[OS X Emacs] Migration from TeXShop to Aquamacs Emacs

Peter Dyballa Peter_Dyballa at Web.DE
Wed Jul 2 17:35:00 EDT 2008


Am 02.07.2008 um 22:54 schrieb kbmail:

> First, I have to say I'm a bit frightened... I'm a mac user! ;-)

When you're a Mac user you should not feel any fear. I'd start to do  
that as a Losedos user ...

> Seriously, I'm a bit affraid by changing the encoding of my files  
> since I already wrote some 250 pages of my thesis on TeXShop with  
> its default encoding (Western Mac OS Roman), with many packages (I  
> wrote a style 'kb-these_book.sty' including 26 packages), many  
> includes,

This all plays no role. LaTeX itself has to convert all to a form the  
TeX compiler can work on. You're using an input and a font encoding,  
do you?

> and Mac OS provides several "natural" features for mac-roman  
> encoded files, as previews of the text in finder windows...

They work the same for users who prefer a standard encoding, ISO  
Latin-1 or ISO Latin-9 (ISO 8859-1 or ISO 8859-15) or an UTF variant.

> I'm working on macintoshes (for more than a decade) and I work  
> alone on my source files: there's no compatibility problems with  
> other people/platforms...

Not today. Will you be able to tell this also in 2020?

>
> So I need you tell me the reasons why you seem to prefer that one  
> leave the mac-roman encoding while we're on Mac OS, and, if you  
> will, whether you think I should leave this encoding now that you  
> know more about my particular case (which is probably the case of  
> some other TS->AE switchers).

It's the future. From Emacs they're removing support for ten years  
old or older platforms. Classic and its Mac-Roman and other Mac- 
something encodings are dead – or did you see any updates in the last  
five or six years?

>
> Also: what's xelatex, and is it compatible with latex2e files? (I  
> read "%%% TeX-command-default: "XeLaTeX" in your first reply; I've  
> been using pdftex until now).

XeTeX is another "engine" to convert TeX, LaTeX, or ConTeXt source to  
PDF. To do this it uses the system's native fonts, for example  
Baskerville or Hoefler instead of Computer Modern. It also supports  
non-Latin scripts and right-to-left writing. 'texdoc fontspec' in  
*shell* should open an application that will show the main part of  
XeTeX documentation. See also: http://scripts.sil.org/cms/scripts/ 
page.php?site_id=nrsi&item_id=XeTeX&


Anyway, you can create a copy of your Mac-encoded LaTeX source files.  
Mac OS X offers the iconv command.
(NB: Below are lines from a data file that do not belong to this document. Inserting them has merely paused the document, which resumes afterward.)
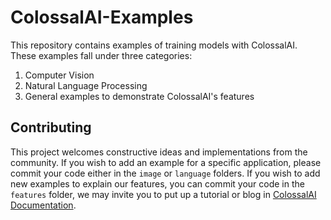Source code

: # ColossalAI-Examples

This repository contains examples of training models with ColossalAI. These examples fall under three categories:
1. Computer Vision
2. Natural Language Processing
3. General examples to demonstrate ColossalAI's features

## Contributing

This project welcomes constructive ideas and implementations from the community. If you wish to add an example for a specific application, please commit your code either in the `image` or `language` folders. If you wish to add new examples to explain our features, you can commit your code in the `features` folder, we may invite you to put up a tutorial or blog in [ColossalAI Documentation](https://colossalai.org/).
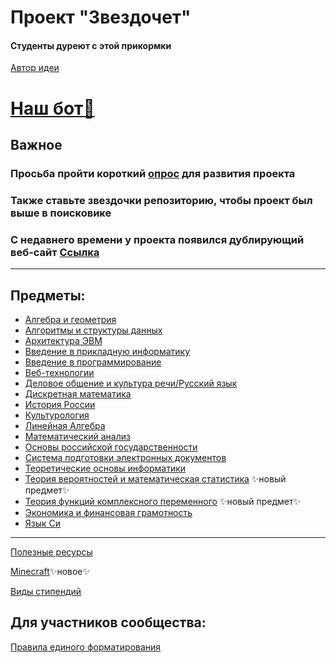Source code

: # Проект "Звездочет"
#### Студенты дуреют с этой прикормки
[Автор идеи](https://github.com/callmeyura)

# [Наш бот🐘](https://t.me/AstronStarBot)
## Важное
### Просьба пройти короткий [опрос](https://forms.gle/BKqQA874LuyNTjdg8) для развития проекта
### Также ставьте звездочки репозиторию, чтобы проект был выше в поисковике
### С недавнего времени у проекта появился дублирующий веб-сайт [Ссылка](https://voskhod-1.github.io/starsresearch)
***

## Предметы:
+ [Алгебра и геометрия](subjects/algem/algem.md)
+ [Алгоритмы и структуры данных](subjects/aisd/aisd.md)
+ [Архитектура ЭВМ](subjects/archevm/archevm.md)
+ [Введение в прикладную информатику](subjects/pi/pi.md)
+ [Введение в программирование](subjects/vvp/vvp.md)
+ [Веб-технологии](subjects/web/web.md)
+ [Деловое общение и культура речи/Русский язык](subjects/russian/russian.md)
+ [Дискретная математика](subjects/dm/dm.md)
+ [История России](subjects/hist/hist.md)
+ [Культурология](subjects/cult/cult.md)
+ [Линейная Алгебра](subjects/lin-alg/lin-alg.md)
+ [Математический анализ](subjects/mathan/mathan.md)
+ [Основы российской государственности](subjects/org/org.md)
+ [Система подготовки электронных документов](subjects/sped/sped.md)
+ [Теоретические основы информатики](subjects/toinf/toinf.md)
+ [Теория вероятностей и математическая статистика](subjects/terver/terver.md) ✨новый предмет✨
+ [Теория функций комплексного переменного](subjects/tfkp/tfkp.md) ✨новый предмет✨
+ [Экономика и финансовая грамотность](subjects/economy/economy.md)
+ [Язык Си](subjects/clang/clang.md)

***
[Полезные ресурсы](smth/resources.md)

[Minecraft](smth/Minecraft.md)✨новое✨

[Виды стипендий](smth/stipendia.md)
## Для участников сообщества:

[Правила единого форматирования](smth/formattingRules.md)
Emacs has the manual-entry command  
to read the documentation of UNIX (and many other) commands.

	iconv -f MAC -t ISO-8859-15 <file name.tex>

should perform one form of conversion. If you want to convert all  
your copies at once you can invoke:

	apply -d 'iconv -f MAC -t ISO-8859-15' *.tex

--
Greetings

   Pete

Let's face it; we don't want a free market economy either.